Input data
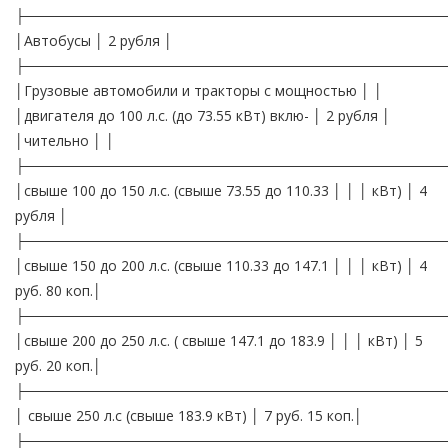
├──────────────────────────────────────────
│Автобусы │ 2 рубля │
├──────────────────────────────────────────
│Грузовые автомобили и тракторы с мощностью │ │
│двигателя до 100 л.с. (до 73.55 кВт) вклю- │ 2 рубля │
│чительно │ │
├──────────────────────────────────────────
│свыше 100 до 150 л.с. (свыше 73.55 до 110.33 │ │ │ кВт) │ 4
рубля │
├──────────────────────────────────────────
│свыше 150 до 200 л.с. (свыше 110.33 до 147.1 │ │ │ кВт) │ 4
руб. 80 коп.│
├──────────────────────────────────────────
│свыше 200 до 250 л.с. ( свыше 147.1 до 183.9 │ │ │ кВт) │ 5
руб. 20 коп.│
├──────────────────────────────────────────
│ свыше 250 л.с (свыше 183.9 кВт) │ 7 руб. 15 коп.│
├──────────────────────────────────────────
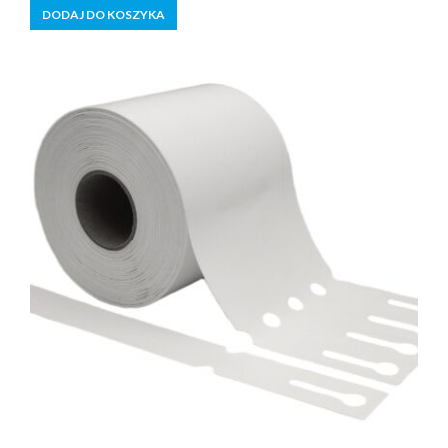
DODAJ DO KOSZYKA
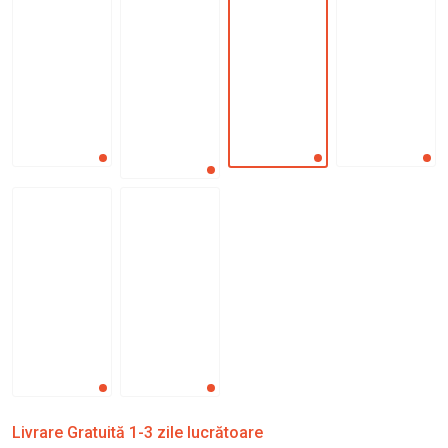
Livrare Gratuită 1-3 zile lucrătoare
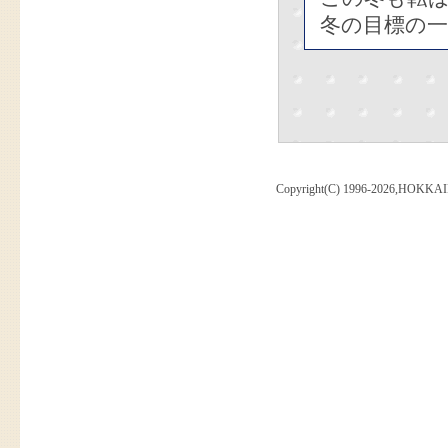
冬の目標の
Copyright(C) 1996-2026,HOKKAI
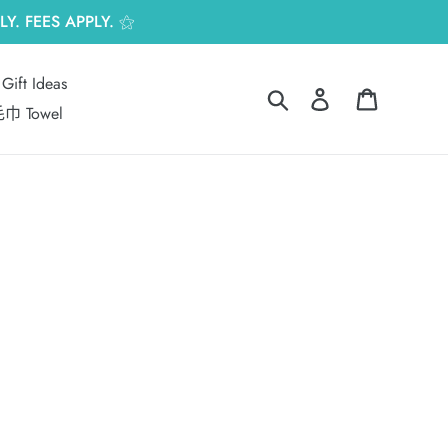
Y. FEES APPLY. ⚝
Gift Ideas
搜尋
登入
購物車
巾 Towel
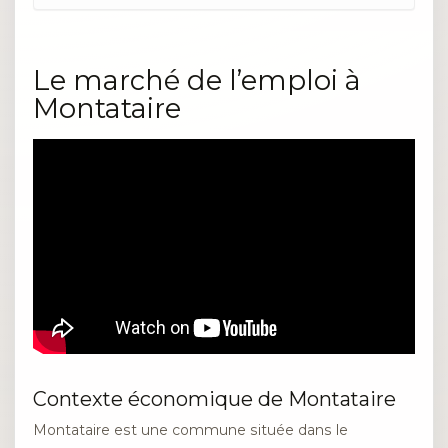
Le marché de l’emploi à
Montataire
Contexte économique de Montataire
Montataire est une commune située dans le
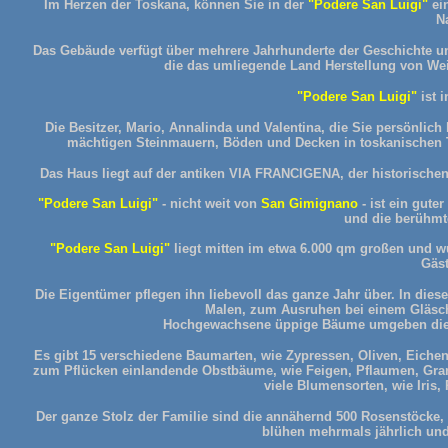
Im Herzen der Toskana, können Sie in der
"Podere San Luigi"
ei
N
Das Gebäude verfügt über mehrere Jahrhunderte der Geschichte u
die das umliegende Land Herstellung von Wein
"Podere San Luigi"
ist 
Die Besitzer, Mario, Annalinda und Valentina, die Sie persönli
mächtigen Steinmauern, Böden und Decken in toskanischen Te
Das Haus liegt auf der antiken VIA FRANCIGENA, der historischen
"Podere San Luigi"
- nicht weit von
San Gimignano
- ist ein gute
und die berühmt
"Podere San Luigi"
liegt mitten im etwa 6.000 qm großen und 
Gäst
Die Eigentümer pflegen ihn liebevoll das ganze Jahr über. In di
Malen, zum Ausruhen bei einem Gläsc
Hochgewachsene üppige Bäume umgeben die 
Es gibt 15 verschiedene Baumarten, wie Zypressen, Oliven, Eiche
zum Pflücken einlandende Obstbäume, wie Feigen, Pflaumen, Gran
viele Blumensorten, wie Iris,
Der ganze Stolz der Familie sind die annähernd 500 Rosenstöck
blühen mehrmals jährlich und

What to produce
Extract the text from every entry above, reproducing each line without changes, and leave the pictures out of your answer.

Task response
├──────────────────────────────────────────
│Автобусы │ 2 рубля │
├──────────────────────────────────────────
│Грузовые автомобили и тракторы с мощностью │ │
│двигателя до 100 л.с. (до 73.55 кВт) вклю- │ 2 рубля │
│чительно │ │
├──────────────────────────────────────────
│свыше 100 до 150 л.с. (свыше 73.55 до 110.33 │ │ │ кВт) │ 4
рубля │
├──────────────────────────────────────────
│свыше 150 до 200 л.с. (свыше 110.33 до 147.1 │ │ │ кВт) │ 4
руб. 80 коп.│
├──────────────────────────────────────────
│свыше 200 до 250 л.с. ( свыше 147.1 до 183.9 │ │ │ кВт) │ 5
руб. 20 коп.│
├──────────────────────────────────────────
│ свыше 250 л.с (свыше 183.9 кВт) │ 7 руб. 15 коп.│
├──────────────────────────────────────────
DODAJ DO KOSZYKA
Livrare Gratuită 1-3 zile lucrătoare
冬の目標の
Copyright(C) 1996-2026,HOKKAI
Y. FEES APPLY. ⚝
Gift Ideas
搜尋
登入
購物車
巾 Towel
Le marché de l’emploi à
Montataire
Contexte économique de Montataire
Montataire est une commune située dans le
Im Herzen der Toskana, können Sie in der
"Podere San Luigi"
ei
N
Das Gebäude verfügt über mehrere Jahrhunderte der Geschichte u
die das umliegende Land Herstellung von Wein
"Podere San Luigi"
ist 
Die Besitzer, Mario, Annalinda und Valentina, die Sie persönli
mächtigen Steinmauern, Böden und Decken in toskanischen Te
Das Haus liegt auf der antiken VIA FRANCIGENA, der historischen
"Podere San Luigi"
- nicht weit von
San Gimignano
- ist ein gute
und die berühmt
"Podere San Luigi"
liegt mitten im etwa 6.000 qm großen und 
Gäst
Die Eigentümer pflegen ihn liebevoll das ganze Jahr über. In di
Malen, zum Ausruhen bei einem Gläsc
Hochgewachsene üppige Bäume umgeben die 
Es gibt 15 verschiedene Baumarten, wie Zypressen, Oliven, Eiche
zum Pflücken einlandende Obstbäume, wie Feigen, Pflaumen, Gran
viele Blumensorten, wie Iris,
Der ganze Stolz der Familie sind die annähernd 500 Rosenstöck
blühen mehrmals jährlich und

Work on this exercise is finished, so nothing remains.